Ping P, Zhang J, Cao X, Li R C, Kong D, Tang X L, Qiu Y, Manchikalapudi S, Auchampach J A, Black R G, Bolli R
Experimental Research Laboratory, Division of Cardiology, University of Louisville and Jewish Hospital Heart and Lung Institute, Louisville, Kentucky 40202, USA.
Am J Physiol. 1999 May;276(5):H1468-81. doi: 10.1152/ajpheart.1999.276.5.H1468.
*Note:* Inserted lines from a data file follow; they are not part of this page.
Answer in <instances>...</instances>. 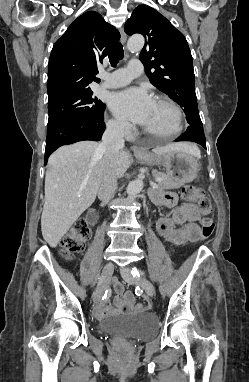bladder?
Instances as JSON below:
<instances>
[{
	"instance_id": "obj_1",
	"label": "bladder",
	"mask_w": 249,
	"mask_h": 382,
	"mask_svg": "<svg viewBox=\"0 0 249 382\" xmlns=\"http://www.w3.org/2000/svg\"><path fill=\"white\" fill-rule=\"evenodd\" d=\"M104 335H119L125 338L148 340L156 336L157 318L149 313L115 315L104 318L97 325Z\"/></svg>"
}]
</instances>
Using conscious rabbits, we examined the effect of ischemic preconditioning (PC) on p44 and p42 mitogen-activated protein kinases (MAPKs). We found that both isoforms contribute significantly to total MAPK activity in the heart (in-gel kinase assay: p44, 59 +/- 1%; p42, 41 +/- 1%). Ischemic PC (6 cycles of 4-min occlusion/4-min reperfusion) elicited a pronounced increase in total cellular MAPK activity (+89%). This increase, which occurred exclusively in the nuclear fraction, was contributed by both isoforms (in-gel kinase assay: p44, +97%; p42, +210%) and was accompanied by migration of the two proteins from the cytosolic to the nuclear compartment. In control rabbits, MAPK kinase (MEK)1 and MEK2, direct activators of p44 and p42 MAPKs, were located almost exclusively in the cytosolic fraction. Ischemic PC induced a marked increase in cytosolic MEK activity (+164%), whereas nuclear MEK activity did not change, indicating that MEK-induced activation of MAPKs occurred in the cytosolic compartment. Activation of MAPKs after ischemic PC was completely blocked by the protein kinase C (PKC) inhibitor chelerythrine. Selective overexpression of PKC-epsilon in adult rabbit cardiomyocytes induced activation of both p44 and p42 MAPKs and reduced lactate dehydrogenase release during simulated ischemia-reperfusion, which was abolished by the MEK inhibitor PD-98059. The results demonstrate that 1) ischemic PC induces a rapid activation of p44 and p42 MAPKs in hearts of conscious rabbits; 2) the mechanism of this phenomenon involves activation of p44 and p42 MAPKs in the cytosol and their subsequent translocation to the nucleus; and 3) it occurs via a PKC-mediated signaling pathway. The in vitro data implicate PKC-epsilon as the specific isoform responsible for PKC-induced MAPK activation and suggest that p44/p42 MAPKs contribute to PKC-epsilon-mediated protection against simulated ischemia. The results are compatible with the hypothesis that p44 and p42 MAPKs may play a role in myocardial adaptations to ischemic stress.
我们使用清醒的兔子,研究了缺血预处理(PC)对p44和p42丝裂原活化蛋白激酶(MAPK)的影响。我们发现,这两种同工型对心脏中的总MAPK活性有显著贡献(凝胶内激酶测定:p44为59±1%;p42为41±1%)。缺血预处理(6个周期的4分钟闭塞/4分钟再灌注)使总细胞MAPK活性显著增加(+89%)。这种增加仅发生在细胞核部分,由两种同工型共同促成(凝胶内激酶测定:p44为+97%;p42为+210%),并伴随着这两种蛋白质从细胞质向细胞核区室的迁移。在对照兔子中,p44和p42 MAPK的直接激活剂MAPK激酶(MEK)1和MEK2几乎完全位于细胞质部分。缺血预处理导致细胞质中MEK活性显著增加(+164%),而细胞核中MEK活性未改变,这表明MEK诱导的MAPK激活发生在细胞质区室。缺血预处理后MAPK的激活被蛋白激酶C(PKC)抑制剂白屈菜红碱完全阻断。在成年兔心肌细胞中选择性过表达PKC-ε可诱导p44和p42 MAPK的激活,并减少模拟缺血再灌注期间乳酸脱氢酶的释放,而MEK抑制剂PD-98059可消除这种作用。结果表明:1)缺血预处理可在清醒兔心脏中快速激活p44和p42 MAPK;2)这一现象的机制涉及细胞质中p44和p42 MAPK的激活及其随后向细胞核转运;3)其通过PKC介导的信号通路发生。体外数据表明PKC-ε是负责PKC诱导的MAPK激活的特定同工型,并提示p44/p42 MAPK有助于PKC-ε介导的对模拟缺血的保护作用。这些结果与p44和p42 MAPK可能在心肌对缺血应激的适应中起作用的假设相符。